Sum of entries of Cayley table for $(\mathbb Z_n, \times)$ I've conjectured a general form of the sum of entries in the Cayley table for $(\mathbb Z_n, \times)$, though I'm not sure how to prove it:
$$\frac{n^2(n-1)}{2} - \frac{n}{2} \sum_{i=1}^{n-1} \gcd (i,n)$$
seems to work for small values of $n$. Is this right, and how can it be proven?
 A: That is true.
We can compare the multiplication table with another "imaginary" table, where every row contains an copy of $0,1,\cdots, n-1$ each.
The sum of the entry of the table we constructed is simply $n(0+1+\cdots+(n-1)) = \frac{n^2(n-1)}{2}$, which is your first term. Hence, we just need to show that the difference between the multiplication table and our imaginary table is $$\frac n2\sum_{i=1}^{n-1}\gcd(i,n).$$
We can consider three cases:
The row $\times 0$: since all entries in the multiplication table are $0$, the difference to our imaginary table is $$0+1+\cdots+(n-1) = \frac n2(n-1).$$
The row $\times k$, with $\gcd(k,n) = 1$: You can see that it is just an rearrangement of $0, 1, \cdot, n-1$. For instance, if $n=15, k=7$, the row becomes $$0,7,14,6,13,5,12,4,11,3,10,2,9,1,8.$$
So the multiplication table and the imaginary table are essentially the same, i.e, the difference is $$0 = \frac n2(1-1)$$.
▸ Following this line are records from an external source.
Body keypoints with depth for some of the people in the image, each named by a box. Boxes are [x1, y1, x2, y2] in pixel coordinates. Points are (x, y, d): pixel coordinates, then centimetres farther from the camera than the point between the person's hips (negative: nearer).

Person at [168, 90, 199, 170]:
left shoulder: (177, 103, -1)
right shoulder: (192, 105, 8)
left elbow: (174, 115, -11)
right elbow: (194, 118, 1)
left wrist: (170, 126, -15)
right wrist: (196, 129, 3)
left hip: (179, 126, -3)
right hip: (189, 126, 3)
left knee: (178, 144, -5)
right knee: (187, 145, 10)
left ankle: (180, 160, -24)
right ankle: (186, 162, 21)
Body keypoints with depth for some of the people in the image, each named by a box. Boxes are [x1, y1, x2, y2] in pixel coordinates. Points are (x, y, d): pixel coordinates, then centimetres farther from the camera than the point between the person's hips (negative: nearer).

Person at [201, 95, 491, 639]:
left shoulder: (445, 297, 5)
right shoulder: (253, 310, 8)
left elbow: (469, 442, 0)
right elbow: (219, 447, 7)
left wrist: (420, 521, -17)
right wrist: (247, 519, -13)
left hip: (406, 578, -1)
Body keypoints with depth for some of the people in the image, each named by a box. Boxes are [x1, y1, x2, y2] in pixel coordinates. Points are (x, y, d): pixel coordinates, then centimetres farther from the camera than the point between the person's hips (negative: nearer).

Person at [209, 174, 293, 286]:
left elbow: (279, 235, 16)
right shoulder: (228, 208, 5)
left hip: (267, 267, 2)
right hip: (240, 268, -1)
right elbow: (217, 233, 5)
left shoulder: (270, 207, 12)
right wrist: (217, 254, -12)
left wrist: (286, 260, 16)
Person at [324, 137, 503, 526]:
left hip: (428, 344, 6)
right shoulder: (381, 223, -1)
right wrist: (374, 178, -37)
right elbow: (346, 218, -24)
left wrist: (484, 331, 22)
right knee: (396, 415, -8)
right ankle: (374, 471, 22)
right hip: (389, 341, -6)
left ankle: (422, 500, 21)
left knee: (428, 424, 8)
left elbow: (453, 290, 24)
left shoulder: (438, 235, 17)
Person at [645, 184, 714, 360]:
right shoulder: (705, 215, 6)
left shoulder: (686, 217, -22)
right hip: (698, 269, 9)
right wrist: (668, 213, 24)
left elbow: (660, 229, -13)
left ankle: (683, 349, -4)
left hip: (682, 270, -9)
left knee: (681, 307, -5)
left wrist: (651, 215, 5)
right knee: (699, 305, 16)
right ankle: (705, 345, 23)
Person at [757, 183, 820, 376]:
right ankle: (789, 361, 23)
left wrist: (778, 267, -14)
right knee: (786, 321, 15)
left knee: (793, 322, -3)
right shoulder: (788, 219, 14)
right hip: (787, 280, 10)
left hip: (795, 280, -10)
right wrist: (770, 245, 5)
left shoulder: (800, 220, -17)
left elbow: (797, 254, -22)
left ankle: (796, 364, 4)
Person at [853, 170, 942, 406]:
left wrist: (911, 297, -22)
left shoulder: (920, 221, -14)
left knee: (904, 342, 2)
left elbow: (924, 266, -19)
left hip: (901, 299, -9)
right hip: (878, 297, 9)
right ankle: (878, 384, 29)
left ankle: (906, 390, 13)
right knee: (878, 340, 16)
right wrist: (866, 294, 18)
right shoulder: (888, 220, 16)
The row $\times k$, with $\gcd(k,n) = d > 1$: We know that the modular equation $kx \equiv t \pmod n$ has no solution when $d \not | \ t$ and $d$ solutions when $d | t$. For instance, if $n=15, k=6$, then $d = 3$ and the row becomes $$\color{red}{0,6,12,3,9},0,6,12,3,9,0,6,12,3,9.$$
In this case, the difference between the multiplication table and the imaginary table will be $$\frac nd(0+1+\cdots + (d-1)) = \frac nd\frac{d(d-1)}{2} = \frac n2(d-1).$$
All the nonzero rows (there are $n-1$ of them) corresponds to either the second or third case, so after compensating the first case to the lase two cases you get
$$
\frac n2(n-1) + \sum_{i=1}^{n-1} \frac n2(\gcd(i,n)-1) = \sum_{i=1}^{n-1} \frac n2\gcd(i,n).
$$
A: Some minor comments. The sequence you are after is
$$
a_n=\sum_{i=0}^{n-1}\sum_{j=0}^{n-1}n\ \{ij/n\}
$$
where $\{\,\cdot\,\}$ denotes the fractional part.
This is known to be given by the expression in the OP, cf. A160255,
$$
a_n\equiv\sum_{i=0}^{n-1}\frac{1}{2} n (n-\gcd (i,n))=0, 1, 6, 16, 40, 63, 126,\dots
$$
More generally, one expects a similar result for
$$
a_n(f)=\sum_{i=0}^{n-1}\sum_{j=0}^{n-1}f(n\ \{ij/n\})
$$
where $f\colon\mathbb N\to\mathbb R$ is an arbitrary function. I find
$$
a_n(f)\equiv\sum_{i=0}^{n-1}f(i)T_{i,n}
$$
where $T_{i,n}$ "is the number of occurrences of the digit $n-1$ as least significant digit in the base-$i$ multiplication table", cf. A095026.